Spatial Regression Models for Large-Cohort Studies Linking Community Air Pollution and Health

Cohort study designs are often used to assess the association between community-based ambient air pollution concentrations and health outcomes, such as mortality, development and prevalence of disease, and pulmonary function. Typically, a large number of subjects are enrolled in the study in each of a small number of communities. Fixed-site monitors are used to determine long-term exposure to ambient pollution. The association between community average pollution levels and health is determined after controlling for risk factors of the health outcome measured at the individual level (i.e., smoking). We present a new spatial regression model linking spatial variation in ambient air pollution to health. Health outcomes can be measured as continuous variables (pulmonary function), binary variables (prevalence of disease), or time-to-event data (survival or development of disease).

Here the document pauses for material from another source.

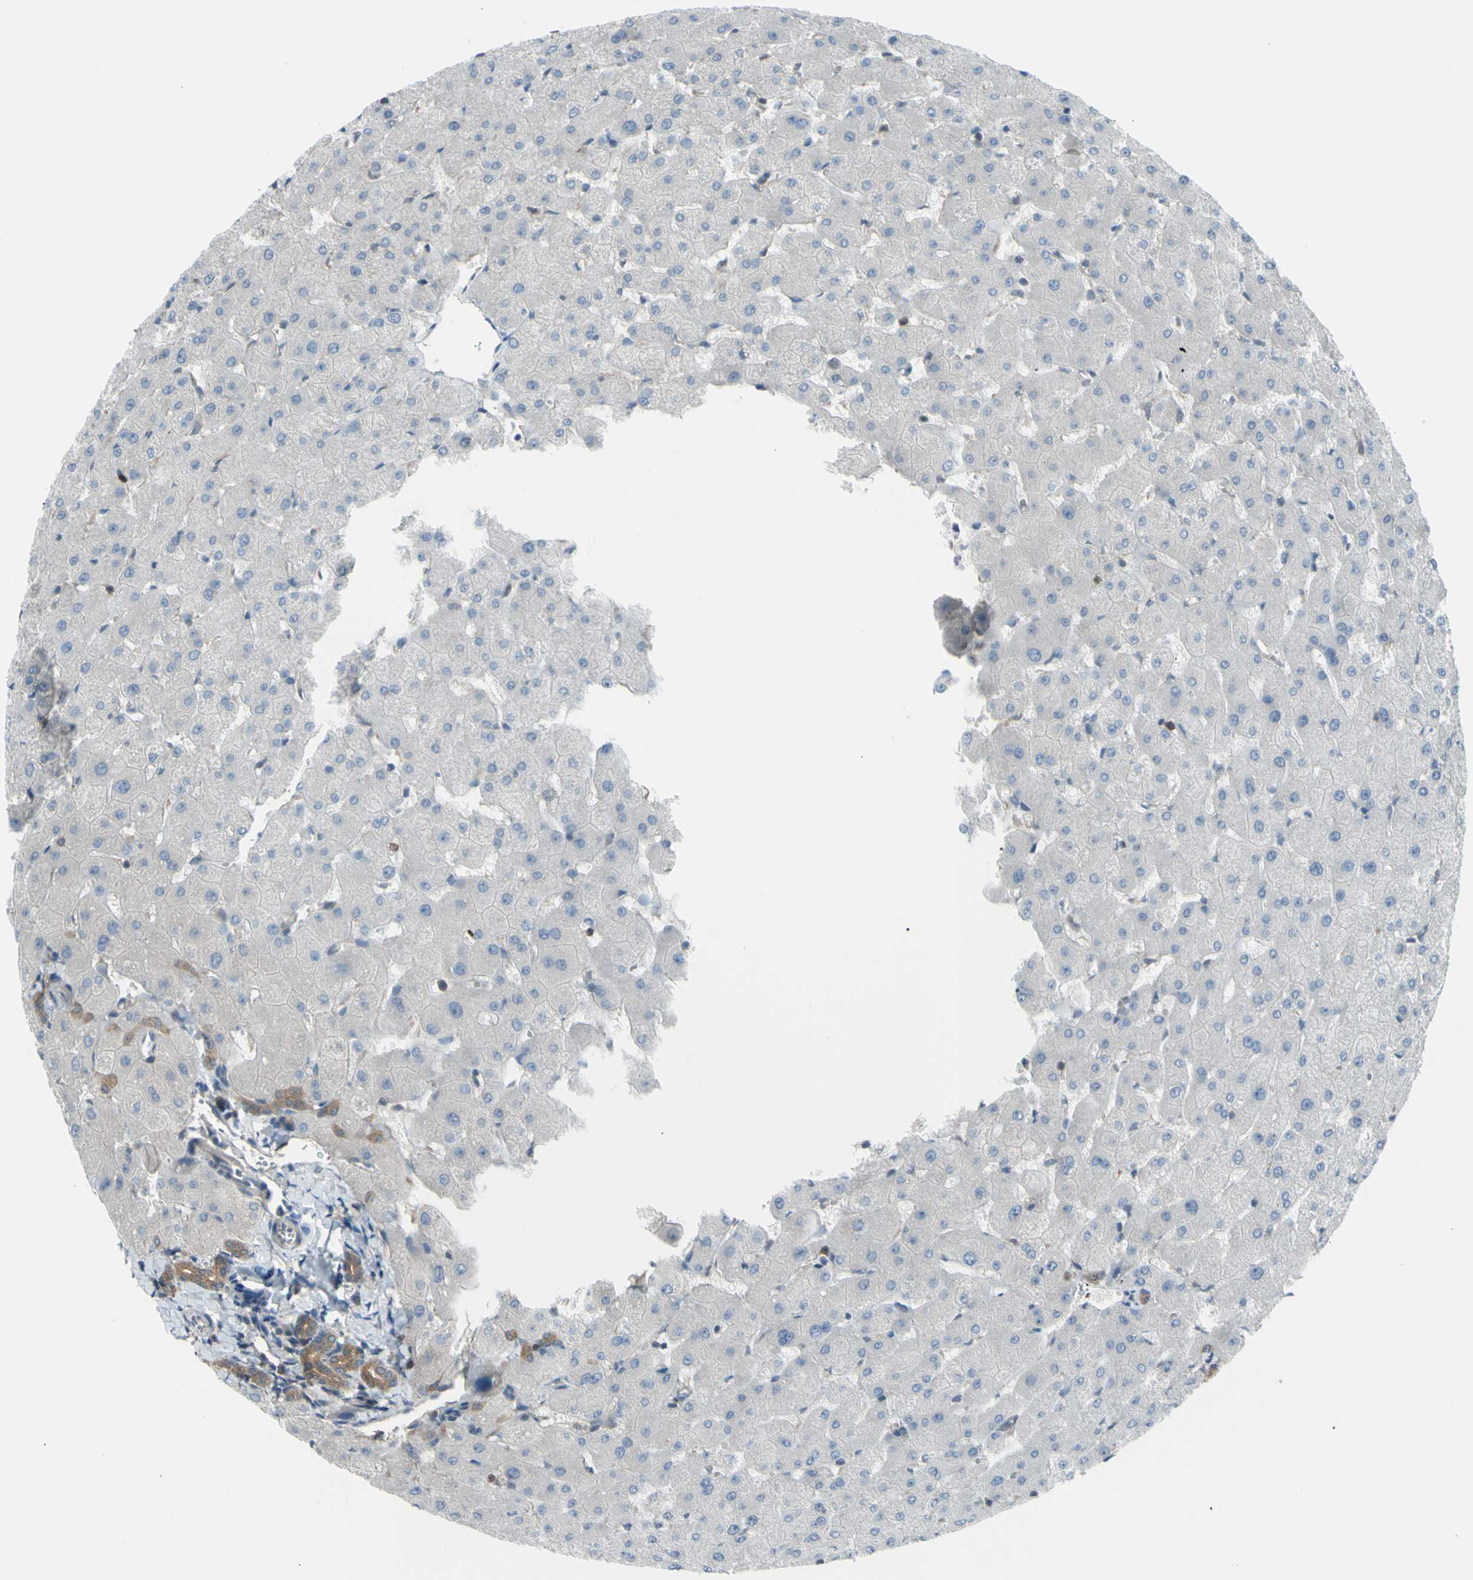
{"staining": {"intensity": "moderate", "quantity": ">75%", "location": "cytoplasmic/membranous"}, "tissue": "liver", "cell_type": "Cholangiocytes", "image_type": "normal", "snomed": [{"axis": "morphology", "description": "Normal tissue, NOS"}, {"axis": "topography", "description": "Liver"}], "caption": "Approximately >75% of cholangiocytes in unremarkable liver show moderate cytoplasmic/membranous protein expression as visualized by brown immunohistochemical staining.", "gene": "YWHAQ", "patient": {"sex": "female", "age": 63}}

The model incorporates risk factors measured at the individual level, such as smoking, and at the community level, such as air pollution. We demonstrate that the spatial autocorrelation in community health outcomes, an indication of not fully characterizing potentially confounding risk factors to the air pollution--health association, can be accounted for through the inclusion of location in the deterministic component of the model assessing the effects of air pollution on health or through a distance-decay spatial autocorrelation function in the stochastic component of the model, or both. We present a statistical approach that can be implemented for very large cohort studies. Our methods are illustrated with an analysis of the American Cancer Society cohort to determine whether the prevalence of heart disease is associated with concentrations of sulfate particles. From a statistical point of view, it appears that a location surface in the deterministic component of the model was preferred to a distance-decay autocorrelation structure in the model's stochastic component.